Spekulation blieb auch, inwieweit er am Hochfest Peter und Paul seine Worte über die beiden Apostel auf die Kardinäle Reinhard Marx und Rainer Maria Woelki münzte, die an dem Gottesdienst teilnahmen. Bei beiden Aposteln zeige sich "ein tiefgreifender Unterschied im Charakter, der auch zu angeregten Auseinandersetzungen führte", erinnerte Parolin. Gerade die "markanten Unterschiede" hätten jedoch eine noch tiefere Einheit zum Vorschein gebracht.
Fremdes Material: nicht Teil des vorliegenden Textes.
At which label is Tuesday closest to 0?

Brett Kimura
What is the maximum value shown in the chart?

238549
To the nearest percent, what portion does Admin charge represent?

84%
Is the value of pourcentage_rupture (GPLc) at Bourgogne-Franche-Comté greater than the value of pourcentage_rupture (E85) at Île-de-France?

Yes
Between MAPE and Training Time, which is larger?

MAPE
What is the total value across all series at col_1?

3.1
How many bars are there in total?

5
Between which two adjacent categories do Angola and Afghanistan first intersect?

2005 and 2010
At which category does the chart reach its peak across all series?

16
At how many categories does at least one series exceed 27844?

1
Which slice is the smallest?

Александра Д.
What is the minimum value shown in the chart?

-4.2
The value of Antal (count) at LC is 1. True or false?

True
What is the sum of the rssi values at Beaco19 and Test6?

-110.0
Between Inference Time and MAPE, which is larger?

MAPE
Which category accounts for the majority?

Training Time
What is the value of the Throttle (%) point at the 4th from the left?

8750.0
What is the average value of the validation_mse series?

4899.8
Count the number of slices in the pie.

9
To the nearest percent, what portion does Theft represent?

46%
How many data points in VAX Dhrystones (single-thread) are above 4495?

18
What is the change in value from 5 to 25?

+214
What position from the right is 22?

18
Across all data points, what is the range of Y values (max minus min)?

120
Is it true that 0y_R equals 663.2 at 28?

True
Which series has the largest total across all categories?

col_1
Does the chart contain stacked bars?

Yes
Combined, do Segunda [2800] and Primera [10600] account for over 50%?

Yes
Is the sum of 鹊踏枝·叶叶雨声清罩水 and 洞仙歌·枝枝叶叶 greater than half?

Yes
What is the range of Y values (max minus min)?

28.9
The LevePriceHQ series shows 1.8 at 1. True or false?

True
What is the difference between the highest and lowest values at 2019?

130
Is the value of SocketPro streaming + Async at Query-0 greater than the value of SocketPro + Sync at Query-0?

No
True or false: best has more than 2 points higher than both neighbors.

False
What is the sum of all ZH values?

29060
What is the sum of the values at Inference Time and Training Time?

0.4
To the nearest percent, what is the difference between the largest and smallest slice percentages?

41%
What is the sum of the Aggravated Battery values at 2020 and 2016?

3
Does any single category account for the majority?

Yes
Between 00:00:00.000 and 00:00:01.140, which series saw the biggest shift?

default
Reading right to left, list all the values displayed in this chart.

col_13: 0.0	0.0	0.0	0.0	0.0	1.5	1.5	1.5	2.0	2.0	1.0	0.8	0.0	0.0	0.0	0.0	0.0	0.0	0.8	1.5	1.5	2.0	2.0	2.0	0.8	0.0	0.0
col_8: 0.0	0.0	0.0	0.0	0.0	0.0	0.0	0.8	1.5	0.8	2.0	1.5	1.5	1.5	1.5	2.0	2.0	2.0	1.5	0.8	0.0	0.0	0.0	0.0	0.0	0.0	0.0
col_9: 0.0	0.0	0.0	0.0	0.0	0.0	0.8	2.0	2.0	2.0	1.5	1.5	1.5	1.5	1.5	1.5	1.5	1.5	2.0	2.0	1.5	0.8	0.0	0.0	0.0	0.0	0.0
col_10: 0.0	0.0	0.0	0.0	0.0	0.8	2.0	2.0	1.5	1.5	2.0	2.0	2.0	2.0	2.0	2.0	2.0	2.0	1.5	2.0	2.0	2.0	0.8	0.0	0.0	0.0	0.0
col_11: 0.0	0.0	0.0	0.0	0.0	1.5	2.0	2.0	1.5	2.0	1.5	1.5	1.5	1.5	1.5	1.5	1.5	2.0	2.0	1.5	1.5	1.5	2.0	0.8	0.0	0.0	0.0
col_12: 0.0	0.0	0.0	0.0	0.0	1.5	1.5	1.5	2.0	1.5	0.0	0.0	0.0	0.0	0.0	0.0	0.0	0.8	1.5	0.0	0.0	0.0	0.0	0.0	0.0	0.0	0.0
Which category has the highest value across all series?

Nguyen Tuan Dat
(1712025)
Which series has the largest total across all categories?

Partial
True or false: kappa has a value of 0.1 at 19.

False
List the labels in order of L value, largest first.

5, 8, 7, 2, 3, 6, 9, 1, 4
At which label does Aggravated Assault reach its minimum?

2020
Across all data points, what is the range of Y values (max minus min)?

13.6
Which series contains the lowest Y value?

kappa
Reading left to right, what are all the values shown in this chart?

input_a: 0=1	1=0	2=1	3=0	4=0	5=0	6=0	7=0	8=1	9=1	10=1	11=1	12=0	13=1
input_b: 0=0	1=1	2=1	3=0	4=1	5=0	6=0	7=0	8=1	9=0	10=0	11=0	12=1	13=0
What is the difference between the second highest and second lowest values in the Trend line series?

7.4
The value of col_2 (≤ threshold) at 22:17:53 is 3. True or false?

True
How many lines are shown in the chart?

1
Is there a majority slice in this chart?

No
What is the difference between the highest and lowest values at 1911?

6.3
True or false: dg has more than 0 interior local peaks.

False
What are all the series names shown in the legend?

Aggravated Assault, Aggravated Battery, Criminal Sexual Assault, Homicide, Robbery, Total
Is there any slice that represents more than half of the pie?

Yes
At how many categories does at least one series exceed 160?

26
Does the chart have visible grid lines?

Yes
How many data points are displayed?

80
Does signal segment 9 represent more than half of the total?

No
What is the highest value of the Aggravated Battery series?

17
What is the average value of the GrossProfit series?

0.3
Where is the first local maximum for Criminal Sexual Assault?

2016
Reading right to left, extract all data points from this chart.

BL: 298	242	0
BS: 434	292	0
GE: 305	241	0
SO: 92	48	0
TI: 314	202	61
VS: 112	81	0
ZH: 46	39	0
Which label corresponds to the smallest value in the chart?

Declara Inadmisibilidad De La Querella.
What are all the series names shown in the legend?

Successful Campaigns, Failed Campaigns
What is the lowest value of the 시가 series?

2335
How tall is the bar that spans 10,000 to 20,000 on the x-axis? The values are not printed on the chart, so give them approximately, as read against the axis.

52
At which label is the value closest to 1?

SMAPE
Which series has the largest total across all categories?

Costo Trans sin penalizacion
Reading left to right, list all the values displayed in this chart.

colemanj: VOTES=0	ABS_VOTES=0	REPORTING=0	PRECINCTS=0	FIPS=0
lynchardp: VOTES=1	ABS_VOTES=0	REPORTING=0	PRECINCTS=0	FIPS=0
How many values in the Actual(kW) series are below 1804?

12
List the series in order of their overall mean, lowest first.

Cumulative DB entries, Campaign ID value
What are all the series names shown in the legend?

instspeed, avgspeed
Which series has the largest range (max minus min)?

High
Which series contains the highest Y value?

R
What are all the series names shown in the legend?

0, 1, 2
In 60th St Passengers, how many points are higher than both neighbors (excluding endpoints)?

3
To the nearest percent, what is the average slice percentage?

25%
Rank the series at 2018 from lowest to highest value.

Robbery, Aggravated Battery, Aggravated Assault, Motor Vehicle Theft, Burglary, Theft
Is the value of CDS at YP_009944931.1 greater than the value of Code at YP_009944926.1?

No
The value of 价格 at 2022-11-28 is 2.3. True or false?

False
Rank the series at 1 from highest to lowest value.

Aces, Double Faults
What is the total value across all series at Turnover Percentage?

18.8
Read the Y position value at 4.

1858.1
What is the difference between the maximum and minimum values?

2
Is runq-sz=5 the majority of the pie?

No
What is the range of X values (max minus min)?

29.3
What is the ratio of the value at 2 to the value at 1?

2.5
Sorge des Bundespräsidenten über Vertrauensverlust
Die Situation der Kirche kam auch bei den Treffen mit Spitzenvertretern des Staates zur Sprache. So habe Bundespräsident Frank-Walter Steinmeier mit Blick auf die aktuelle Debatte zum Umgang mit Missbrauchsfällen seine Sorge um den wachsenden Vertrauensverlust in die katholische Kirche zum Ausdruck gebracht, hieß es aus dem Bundespräsidialamt. Ob sich Bundeskanzlerin Angela Merkel (CDU) ähnlich äußerte, wurde nicht bekannt.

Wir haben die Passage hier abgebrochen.